-- PASSAGE TO READ --
# # # #

Q: On exactly that same point, you say other ways, but you mean ways other than deploying NATO troops in Macedonia?

MR. BOUCHER: As I said, the mandate -- within the mandate. And the mandate at this point is only within Kosovo.

Q: Right, but the question to which you responded -- we're looking at other ways -- was -- are you prepared -- what's the current thinking on troops, on NATO troops in Macedonia. And so what I'm trying to get at is --

MR. BOUCHER: We're not looking at ways to move the NATO troops across the border into Macedonia.

Q: And then secondly, with your long list there of KFOR accomplishments, can we safely assume that you would reject any and all criticism that KFOR is not doing enough on its own?

MR. BOUCHER: I am sure KFOR is always looking to do more, and more effectively, but I think KFOR has done a lot, and I have talked about it.

Q: Would the additional troops that Lord Robertson is talking about include possibly additional US troops?

MR. BOUCHER: Not that I know of, but you will have to check with NATO and the Pentagon on that.

Q: Do you have any of the Albanian leadership to talk to, should you choose to? Is there any contact with these radical elements in Macedonia? You had identifiable people --

MR. BOUCHER: Yes, there are identified people on the Presevo side that we have talked to, and obviously we keep in touch with the moderate Albanian leadership in Kosovo. We keep in touch with the Albanian ethnic political parties and political leadership in Macedonia. I don't know if there are any contacts with these extremist groups or not.

# # # #

-- PROBLEM A --
In the briefing transcript, where is the mandate limited to at this point?
The records have no connection to the briefing transcript.

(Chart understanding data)
# # # #

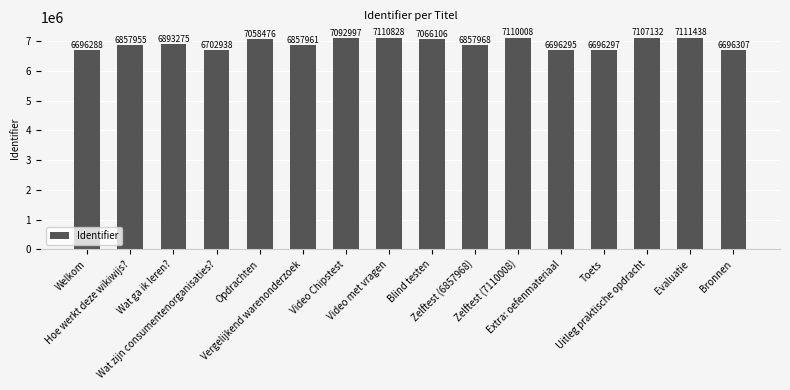

What is the sum of all values?

110612269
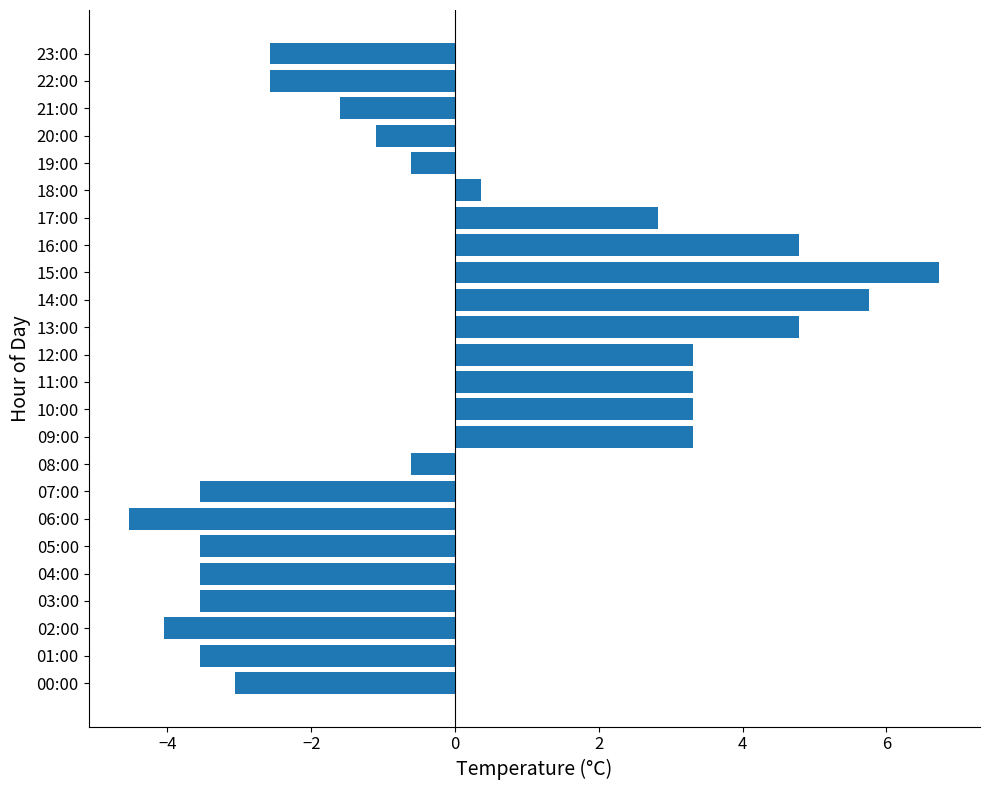

How many negative values are there?

14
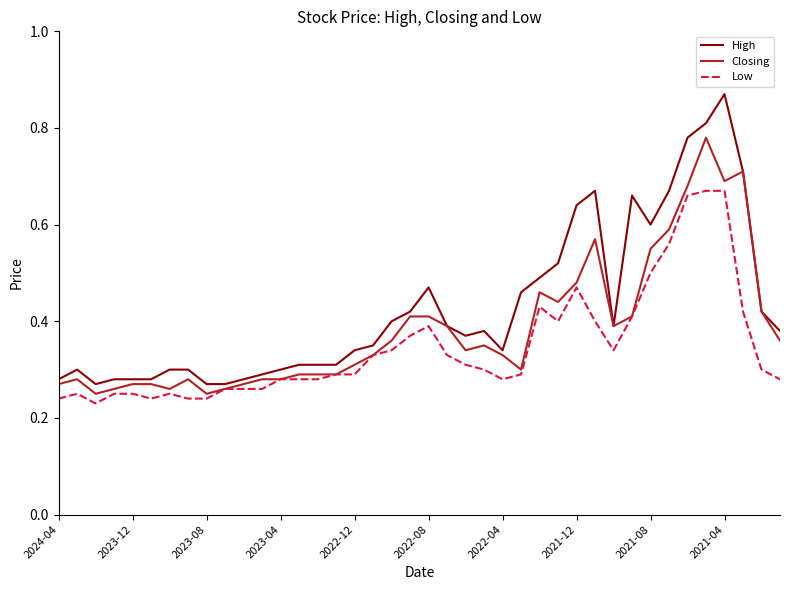

Which series has the largest total across all categories?

High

# # # #

-- PROBLEM B --
Please revise the records from the line containing "Which series has" through the end of the records, changing "largest" to "smallest", and return only those lines.

-- ANSWER SECTION A --
Kosovo.

-- ANSWER SECTION B --
Which series has the smallest total across all categories?

High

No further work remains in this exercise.